- [Data for analysis]:
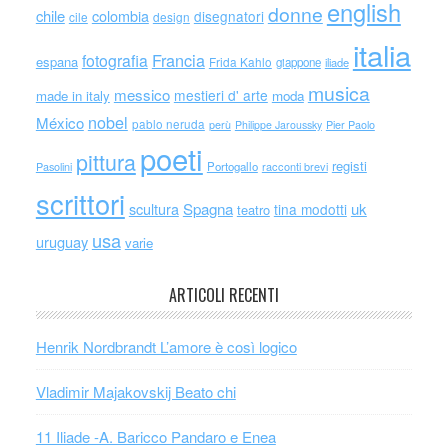
english
donne
chile
colombia
disegnatori
cile
design
italia
Francia
fotografia
espana
Frida Kahlo
giappone
iliade
musica
messico
mestieri d' arte
made in italy
moda
nobel
México
pablo neruda
perù
Philippe Jaroussky
Pier Paolo
poeti
pittura
registi
Portogallo
racconti brevi
Pasolini
scrittori
scultura
Spagna
uk
tina modotti
teatro
usa
uruguay
varie
ARTICOLI RECENTI
Henrik Nordbrandt L’amore è così logico
Vladimir Majakovskij Beato chi
11 Iliade -A. Baricco Pandaro e Enea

- [Description of the task]: When you transcribe the entries above, keep every word exact and leave out the pictures.

- [Answer to this problem]:
english
donne
chile
colombia
disegnatori
cile
design
italia
Francia
fotografia
espana
Frida Kahlo
giappone
iliade
musica
messico
mestieri d' arte
made in italy
moda
nobel
México
pablo neruda
perù
Philippe Jaroussky
Pier Paolo
poeti
pittura
registi
Portogallo
racconti brevi
Pasolini
scrittori
scultura
Spagna
uk
tina modotti
teatro
usa
uruguay
varie
ARTICOLI RECENTI
Henrik Nordbrandt L’amore è così logico
Vladimir Majakovskij Beato chi
11 Iliade -A. Baricco Pandaro e Enea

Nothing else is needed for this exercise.